*Task directions*:
The records underneath are to be repeated exactly, with the pictures left out.

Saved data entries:
────────

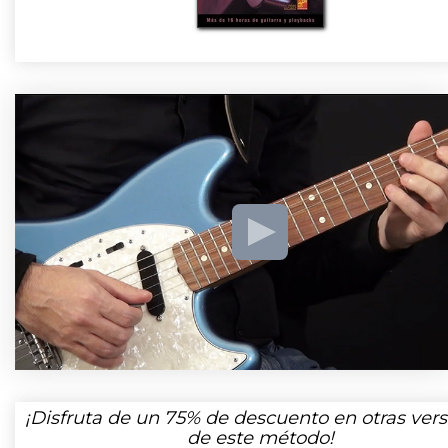
¡Disfruta de un
75%
de descuento en otras vers
de este método!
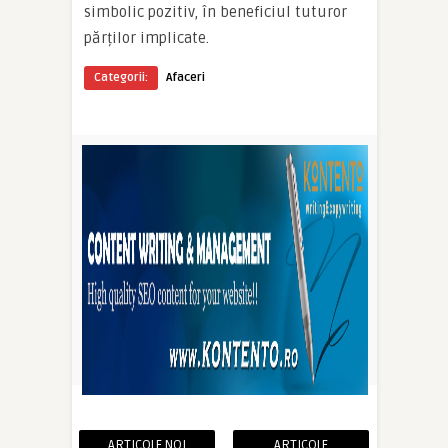
simbolic pozitiv, în beneficiul tuturor
părților implicate.
Categorii:
Afaceri
ARTICOLE NOI
ARTICOLE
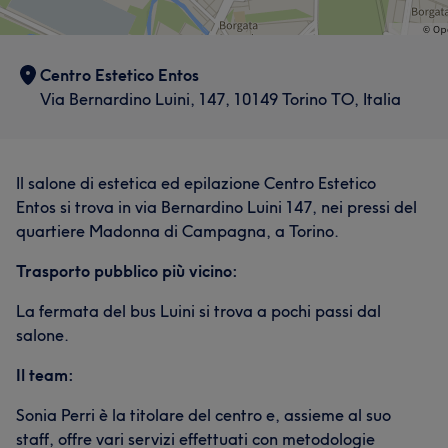
Centro Estetico Entos
Via Bernardino Luini, 147, 10149 Torino TO, Italia
Il salone di estetica ed epilazione Centro Estetico
Entos si trova in via Bernardino Luini 147, nei pressi del
quartiere Madonna di Campagna, a Torino.
Trasporto pubblico più vicino:
La fermata del bus Luini si trova a pochi passi dal
salone.
Il team:
Sonia Perri è la titolare del centro e, assieme al suo
staff, offre vari servizi effettuati con metodologie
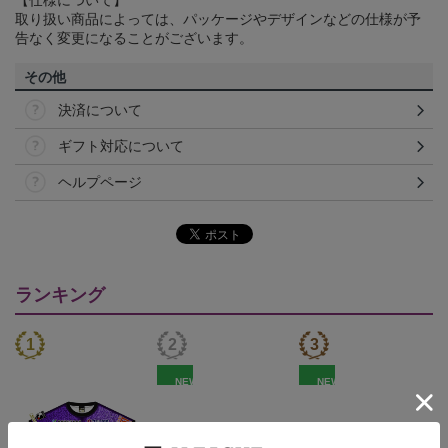
取り扱い商品によっては、パッケージやデザインなどの仕様が予
告なく変更になることがございます。
その他
決済について
ギフト対応について
ヘルプページ
ランキング
NEW
NEW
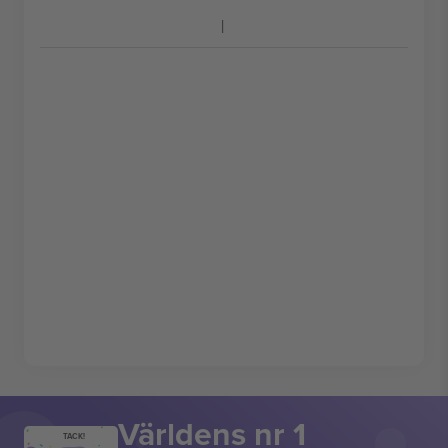
Världens nr 1
TACK!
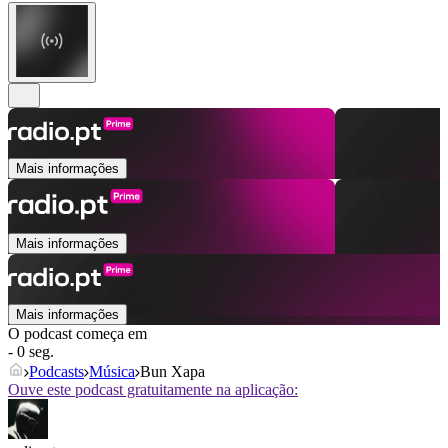
Mais informações
Mais informações
Mais informações
O podcast começa em
- 0 seg.
Podcasts
Música
Bun Xapa
Ouve este podcast gratuitamente na aplicação:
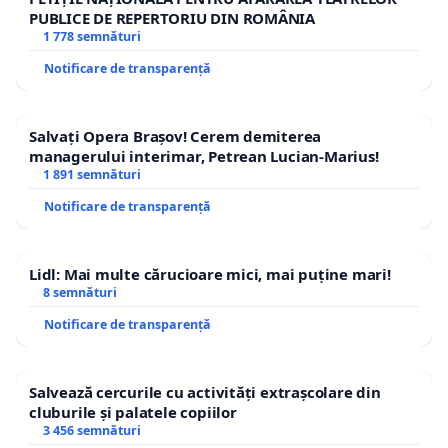
PUBLICE DE REPERTORIU DIN ROMÂNIA
1 778 semnături
Notificare de transparență
Salvați Opera Brașov! Cerem demiterea
managerului interimar, Petrean Lucian-Marius!
1 891 semnături
Notificare de transparență
Lidl: Mai multe cărucioare mici, mai puține mari!
8 semnături
Notificare de transparență
Salvează cercurile cu activități extrașcolare din
cluburile și palatele copiilor
3 456 semnături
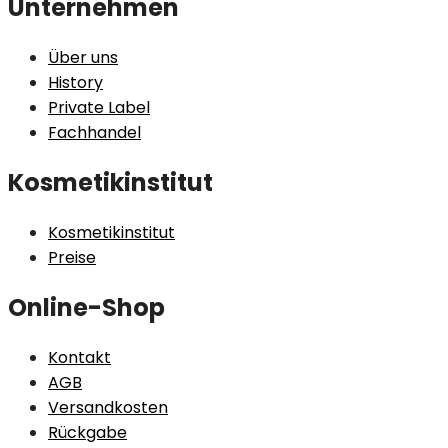
Unternehmen
Über uns
History
Private Label
Fachhandel
Kosmetikinstitut
Kosmetikinstitut
Preise
Online-Shop
Kontakt
AGB
Versandkosten
Rückgabe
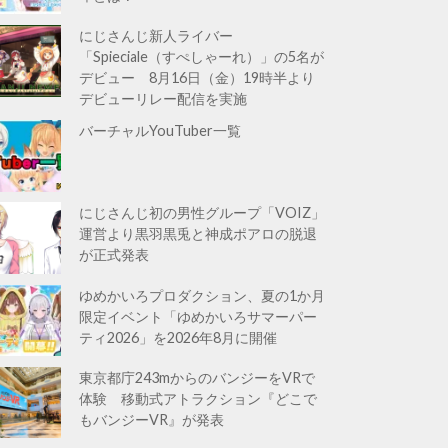
にじさんじ新人ライバー
「Spieciale（すぺしゃーれ）」の5名が
デビュー 8月16日（金）19時半より
デビューリレー配信を実施
バーチャルYouTuber一覧
にじさんじ初の男性グループ「VOIZ」
運営より黒羽黒兎と神成ポアロの脱退
が正式発表
ゆめかいろプロダクション、夏の1か月
限定イベント「ゆめかいろサマーパー
ティ2026」を2026年8月に開催
東京都庁243mからのバンジーをVRで
体験 移動式アトラクション『どこで
もバンジーVR』が発表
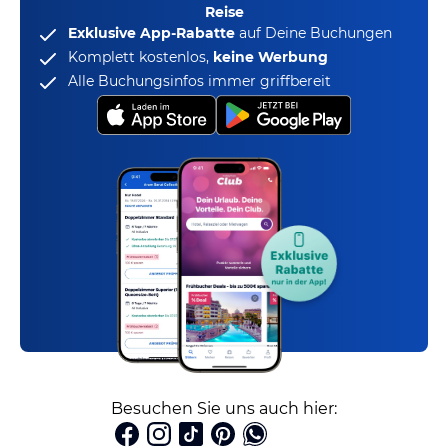
Reise
Exklusive App-Rabatte
auf Deine Buchungen
Komplett kostenlos,
keine Werbung
Alle Buchungsinfos immer griffbereit
Besuchen Sie uns auch hier:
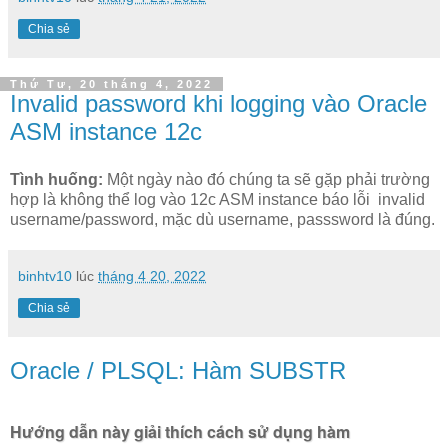
Chia sẻ
Thứ Tư, 20 tháng 4, 2022
Invalid password khi logging vào Oracle
ASM instance 12c
Tình huống:
Một ngày nào đó chúng ta sẽ gặp phải trường
hợp là không thể log vào 12c ASM instance báo lỗi invalid
username/password, mặc dù username, passsword là đúng.
binhtv10
lúc
tháng 4 20, 2022
Chia sẻ
Oracle / PLSQL: Hàm SUBSTR
Hướng dẫn này giải thích cách sử dụng hàm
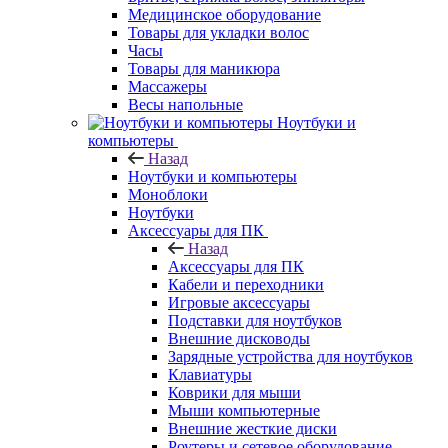
Медицинское оборудование
Товары для укладки волос
Часы
Товары для маникюра
Массажеры
Весы напольные
Ноутбуки и
компьютеры
Назад
Ноутбуки и компьютеры
Моноблоки
Ноутбуки
Аксессуары для ПК
Назад
Аксессуары для ПК
Кабели и переходники
Игровые аксессуары
Подставки для ноутбуков
Внешние дисководы
Зарядные устройства для ноутбуков
Клавиатуры
Коврики для мыши
Мыши компьютерные
Внешние жесткие диски
Роутеры и сетевое оборудование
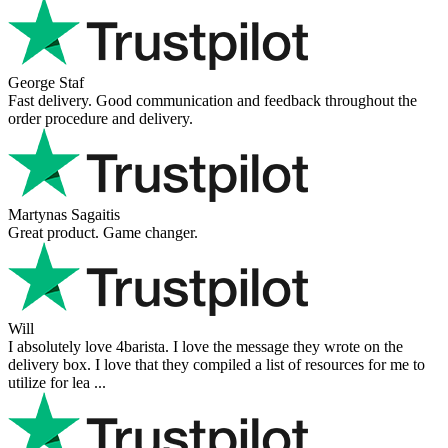
George Staf
Fast delivery. Good communication and feedback throughout the
order procedure and delivery.
Martynas Sagaitis
Great product. Game changer.
Will
I absolutely love 4barista. I love the message they wrote on the
delivery box. I love that they compiled a list of resources for me to
utilize for lea ...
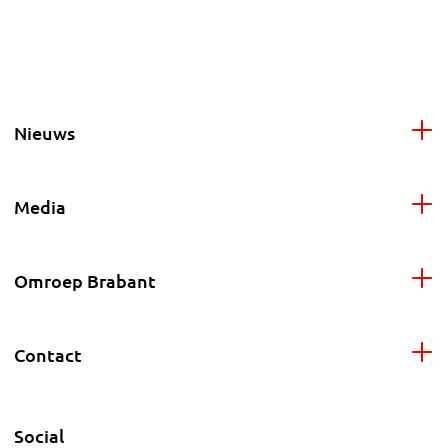
Nieuws
Media
Omroep Brabant
Contact
Social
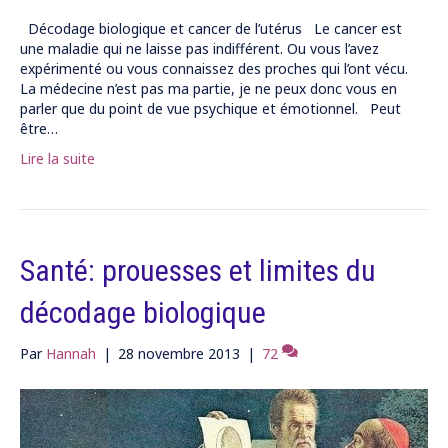
Décodage biologique et cancer de l’utérus Le cancer est
une maladie qui ne laisse pas indifférent. Ou vous l’avez
expérimenté ou vous connaissez des proches qui l’ont vécu.
La médecine n’est pas ma partie, je ne peux donc vous en
parler que du point de vue psychique et émotionnel. Peut
être…
Lire la suite
Santé: prouesses et limites du
décodage biologique
Par
Hannah
|
28 novembre 2013
|
72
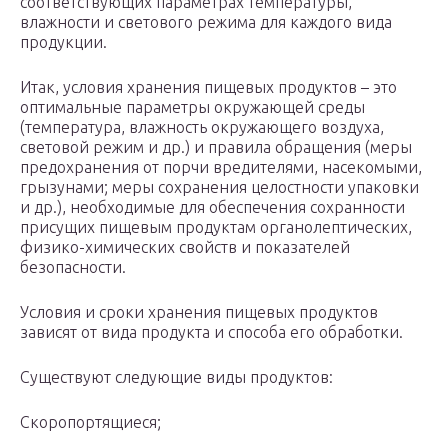
соответствующих параметрах температуры,
влажности и светового режима для каждого вида
продукции.
Итак, условия хранения пищевых продуктов – это
оптимальные параметры окружающей среды
(температура, влажность окружающего воздуха,
световой режим и др.) и правила обращения (меры
предохранения от порчи вредителями, насекомыми,
грызунами; меры сохранения целостности упаковки
и др.), необходимые для обеспечения сохранности
присущих пищевым продуктам органолептических,
физико-химических свойств и показателей
безопасности.
Условия и сроки хранения пищевых продуктов
зависят от вида продукта и способа его обработки.
Существуют следующие виды продуктов:
Скоропортящиеся;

────────

*Output of the exercise*:
¡Disfruta de un
75%
de descuento en otras vers
de este método!
simbolic pozitiv, în beneficiul tuturor
părților implicate.
Categorii:
Afaceri
ARTICOLE NOI
ARTICOLE
Centro Estetico Entos
Via Bernardino Luini, 147, 10149 Torino TO, Italia
Il salone di estetica ed epilazione Centro Estetico
Entos si trova in via Bernardino Luini 147, nei pressi del
quartiere Madonna di Campagna, a Torino.
Trasporto pubblico più vicino:
La fermata del bus Luini si trova a pochi passi dal
salone.
Il team:
Sonia Perri è la titolare del centro e, assieme al suo
staff, offre vari servizi effettuati con metodologie
取り扱い商品によっては、パッケージやデザインなどの仕様が予
告なく変更になることがございます。
その他
決済について
ギフト対応について
ヘルプページ
ランキング
NEW
NEW
Världens nr 1
TACK!
Mais informações
Mais informações
Mais informações
O podcast começa em
- 0 seg.
Podcasts
Música
Bun Xapa
Ouve este podcast gratuitamente na aplicação:
PUBLICE DE REPERTORIU DIN ROMÂNIA
1 778 semnături
Notificare de transparență
Salvați Opera Brașov! Cerem demiterea
managerului interimar, Petrean Lucian-Marius!
1 891 semnături
Notificare de transparență
Lidl: Mai multe cărucioare mici, mai puține mari!
8 semnături
Notificare de transparență
Salvează cercurile cu activități extrașcolare din
cluburile și palatele copiilor
3 456 semnături
Unternehmen
Über uns
History
Private Label
Fachhandel
Kosmetikinstitut
Kosmetikinstitut
Preise
Online-Shop
Kontakt
AGB
Versandkosten
Rückgabe
にじさんじ新人ライバー
「Spieciale（すぺしゃーれ）」の5名が
デビュー 8月16日（金）19時半より
デビューリレー配信を実施
バーチャルYouTuber一覧
にじさんじ初の男性グループ「VOIZ」
運営より黒羽黒兎と神成ポアロの脱退
が正式発表
ゆめかいろプロダクション、夏の1か月
限定イベント「ゆめかいろサマーパー
ティ2026」を2026年8月に開催
東京都庁243mからのバンジーをVRで
体験 移動式アトラクション『どこで
もバンジーVR』が発表
Reise
Exklusive App-Rabatte
auf Deine Buchungen
Komplett kostenlos,
keine Werbung
Alle Buchungsinfos immer griffbereit
Besuchen Sie uns auch hier:
Chia sẻ
Thứ Tư, 20 tháng 4, 2022
Invalid password khi logging vào Oracle
ASM instance 12c
Tình huống:
Một ngày nào đó chúng ta sẽ gặp phải trường
hợp là không thể log vào 12c ASM instance báo lỗi invalid
username/password, mặc dù username, passsword là đúng.
binhtv10
lúc
tháng 4 20, 2022
Chia sẻ
Oracle / PLSQL: Hàm SUBSTR
Hướng dẫn này giải thích cách sử dụng hàm
Медицинское оборудование
Товары для укладки волос
Часы
Товары для маникюра
Массажеры
Весы напольные
Ноутбуки и
компьютеры
Назад
Ноутбуки и компьютеры
Моноблоки
Ноутбуки
Аксессуары для ПК
Назад
Аксессуары для ПК
Кабели и переходники
Игровые аксессуары
Подставки для ноутбуков
Внешние дисководы
Зарядные устройства для ноутбуков
Клавиатуры
Коврики для мыши
Мыши компьютерные
Внешние жесткие диски
Роутеры и сетевое оборудование
George Staf
Fast delivery. Good communication and feedback throughout the
order procedure and delivery.
Martynas Sagaitis
Great product. Game changer.
Will
I absolutely love 4barista. I love the message they wrote on the
delivery box. I love that they compiled a list of resources for me to
utilize for lea ...
Nieuws
Media
Omroep Brabant
Contact
Social
Décodage biologique et cancer de l’utérus Le cancer est
une maladie qui ne laisse pas indifférent. Ou vous l’avez
expérimenté ou vous connaissez des proches qui l’ont vécu.
La médecine n’est pas ma partie, je ne peux donc vous en
parler que du point de vue psychique et émotionnel. Peut
être…
Lire la suite
Santé: prouesses et limites du
décodage biologique
Par
Hannah
|
28 novembre 2013
|
72
соответствующих параметрах температуры,
влажности и светового режима для каждого вида
продукции.
Итак, условия хранения пищевых продуктов – это
оптимальные параметры окружающей среды
(температура, влажность окружающего воздуха,
световой режим и др.) и правила обращения (меры
предохранения от порчи вредителями, насекомыми,
грызунами; меры сохранения целостности упаковки
и др.), необходимые для обеспечения сохранности
присущих пищевым продуктам органолептических,
физико-химических свойств и показателей
безопасности.
Условия и сроки хранения пищевых продуктов
зависят от вида продукта и способа его обработки.
Существуют следующие виды продуктов:
Скоропортящиеся;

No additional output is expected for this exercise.